Her lips quirked into the slightest of smiles. “It’s not so much the art as the subject.” She stroked her neckline suggestively.

“He would’ve appreciated Truman Capone’s work, then,” I segued and didn’t miss her infinitesimal flinch. “He did a lot of commissioned portraits. You know his work?”

She tapped a blood-red fingernail to her pursed lips. “Ca-po-ne. The name sounds familiar.”

“It’s been all over the papers. He was found murdered in his apartment a few days ago.”

She flushed and dropped her hand. “That’s right. Killed while sitting in his apartment, minding his own business. Tragic.”

Aunt Martha tootled her fingers at us from the staircase. “Did you see where Tyrone went?”

I looked around the lobby. “No, why?”

“He seemed upset after that Ted fellow talked to him. Stormed off before I could catch up to him.”

Tasha started to walk away, but I caught her arm. “Do you know why Ted would talk to Tyrone?”

She shrugged. “Don’t even know who Tyrone is.”

I released her arm and trailed her back into the ballroom with Aunt Martha at my side. Tasha glanced Ted’s way but returned to her mother’s table. Her husband stood and escorted her to the dance floor.

“How does she know Ted?” Aunt Martha asked.

“He sold her jewelry.” Aunt Martha didn’t need to know it was hocked or that Tasha and Ted were having an affair.

Aunt Martha glanced back out into the lobby. “I hope Tyrone didn’t leave already.”

“All the pomp might’ve been overwhelming.” I looked around for Tanner but couldn’t spot him, either. “Did you see where Tanner went?”

“No.”

Dmitri’s goons were nowhere to be seen, either. I returned to the lobby and peeked out the front door. A few of the teens from the drop-in center were loitering on the sidewalk, passing around a cigarette. “Anyone seen Tyrone?”

“He said he was going home.”

There was no sign of Tanner or the Russians, so I slipped back inside and checked out the side door that opened onto the parking lot.

A familiar voice caught my attention. “I don’t renegotiate.”

Pete? I squinted into the shadows but couldn’t make out who he was talking to.

“Now, keep your mouth shut and your ears open,” Pete went on.

A lanky figure in a black hoodie slunk off into the night.

The mugger who’d grabbed the Degas last week? Sure, lots of creeps wore hoodies, but Pete had been around that day too.

Pete strode to his car and sped away, tires squealing.

I sensed movement behind me and spun around, one fist pulled back, ready to let loose, my other arm raised to block a blow.

Tanner smiled. “Everything okay?”

“No!” I dropped my arms with a huff. “I wish my grandmother had never asked me to find Gladys’s stolen painting. My prime suspects are her children, and Nana will never speak to me again if I arrest one of them!”

“So don’t arrest them. Quietly share your suspicions with Gladys and ask if she wants you to keep digging.”

“She’ll refuse to believe it. I know she will.
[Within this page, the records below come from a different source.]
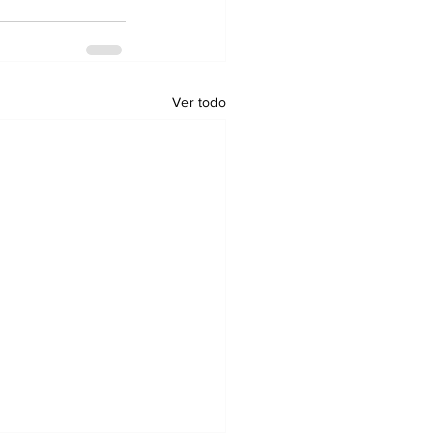
Ver todo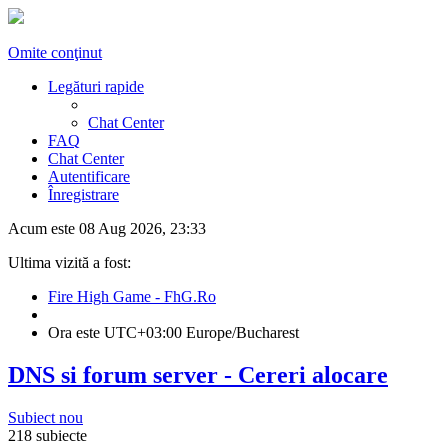
Omite conţinut
Legături rapide
Chat Center
FAQ
Chat Center
Autentificare
Înregistrare
Acum este 08 Aug 2026, 23:33
Ultima vizită a fost:
Fire High Game - FhG.Ro
Ora este UTC+03:00 Europe/Bucharest
DNS si forum server - Cereri alocare
Subiect nou
218 subiecte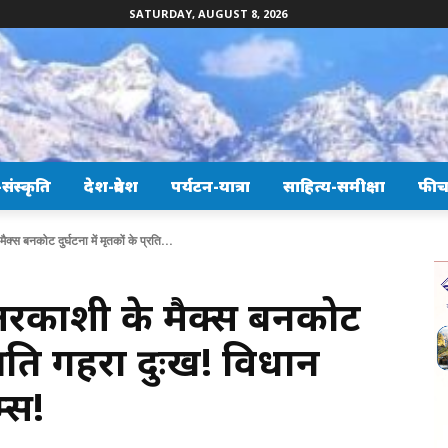
SATURDAY, AUGUST 8, 2026
ंस्कृति
देश-प्रदेश
पर्यटन-यात्रा
साहित्य-समीक्षा
फीच
मैक्स बनकोट दुर्घटना में मृतकों के प्रति...
 उत्तरकाशी के मैक्स बनकोट
 प्रति गहरा दुःख! विधान
्स!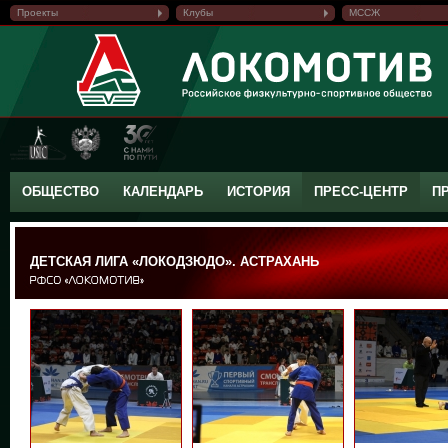
Проекты
Клубы
МССЖ
ОБЩЕСТВО
КАЛЕНДАРЬ
ИСТОРИЯ
ПРЕСС-ЦЕНТР
П
ДЕТСКАЯ ЛИГА «ЛОКОДЗЮДО». АСТРАХАНЬ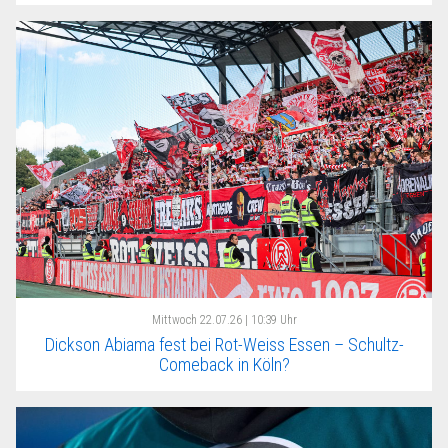
Mittwoch
22.07.26 | 10:39 Uhr
Dickson Abiama fest bei Rot-Weiss Essen – Schultz-
Comeback in Köln?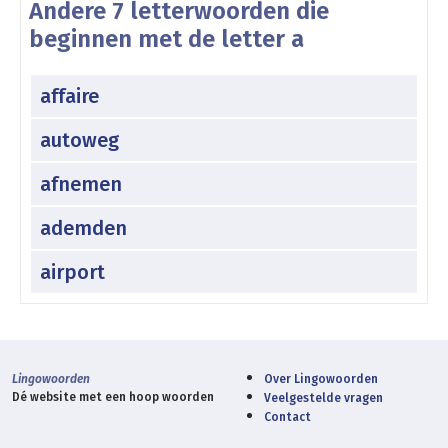
Andere 7 letterwoorden die
beginnen met de letter a
affaire
autoweg
afnemen
ademden
airport
Lingowoorden
Over Lingowoorden
Dé website met een hoop woorden
Veelgestelde vragen
Contact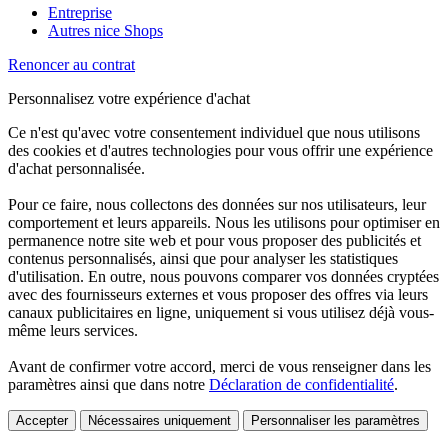
Entreprise
Autres nice Shops
Renoncer au contrat
Personnalisez votre expérience d'achat
Ce n'est qu'avec votre consentement individuel que nous utilisons
des cookies et d'autres technologies pour vous offrir une expérience
d'achat personnalisée.
Pour ce faire, nous collectons des données sur nos utilisateurs, leur
comportement et leurs appareils. Nous les utilisons pour optimiser en
permanence notre site web et pour vous proposer des publicités et
contenus personnalisés, ainsi que pour analyser les statistiques
d'utilisation. En outre, nous pouvons comparer vos données cryptées
avec des fournisseurs externes et vous proposer des offres via leurs
canaux publicitaires en ligne, uniquement si vous utilisez déjà vous-
même leurs services.
Avant de confirmer votre accord, merci de vous renseigner dans les
paramètres ainsi que dans notre
Déclaration de confidentialité
.
Accepter
Nécessaires uniquement
Personnaliser les paramètres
And she’d never press charges against one of her own.”

“Then that will be the end of it.”

“I can’t drop the case!”

“You can still keep a lookout for her missing Dali.”

“It’s not just the Dali. Capone had—”

Tanner raised his hand. “Dozens of photographs of paintings. I remember.”
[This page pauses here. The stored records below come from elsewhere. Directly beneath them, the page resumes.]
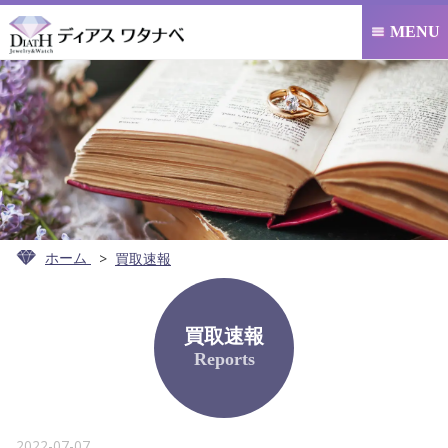
MENU

ホーム
買取速報
買取速報
Reports
2022-07-07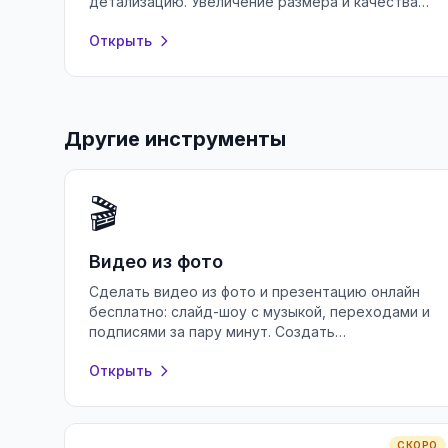
детализацию. Увеличение размера и качества
фото бесплатно, без регистрации.
Открыть
Другие инструменты
🎬
Видео из фото
Сделать видео из фото и презентацию онлайн
бесплатно: слайд-шоу с музыкой, переходами и
подписями за пару минут. Создать
презентацию в браузере без регистрации.
Открыть
СКОРО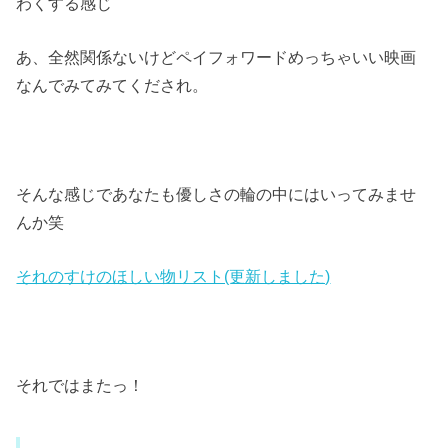
わくする感じ
あ、全然関係ないけどペイフォワードめっちゃいい映画
なんでみてみてくだされ。
そんな感じであなたも優しさの輪の中にはいってみませ
んか笑
それのすけのほしい物リスト(更新しました)
それではまたっ！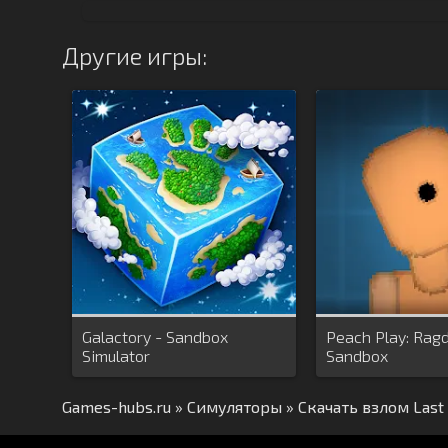
Другие игры:
Galactory - Sandbox
Peach Play: Ragd
Simulator
Sandbox
Games-hubs.ru
»
Симуляторы
» Скачать взлом Last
“Including my grandfather’s,” I reminded him.

“Yes.” He gripped my upper arms and held my gaze. “But not Gladys’s.”

I opened my mouth, the need to justify continuing the investigation surging up my throat.

“Two different investigations,” Tanner added.

I clapped shut my mouth. Okay, that made sense. Pete, or Tasha and Ted, could’ve been mimicking the MO of thefts they’d read about in the papers.

Then again . . . I filled Tanner in on the exchange I overheard between Pete and the guy in the black hoodie. “If Pete’s behind more than the theft of his mother’s Dali, I can’t turn a blind eye.”

Tanner grimaced, no doubt thinking of the GPS locator I’d found in my purse. “He won’t be easy to nail.”

Anxiety churned in my chest. “And my grandmother will hate me if I manage it.”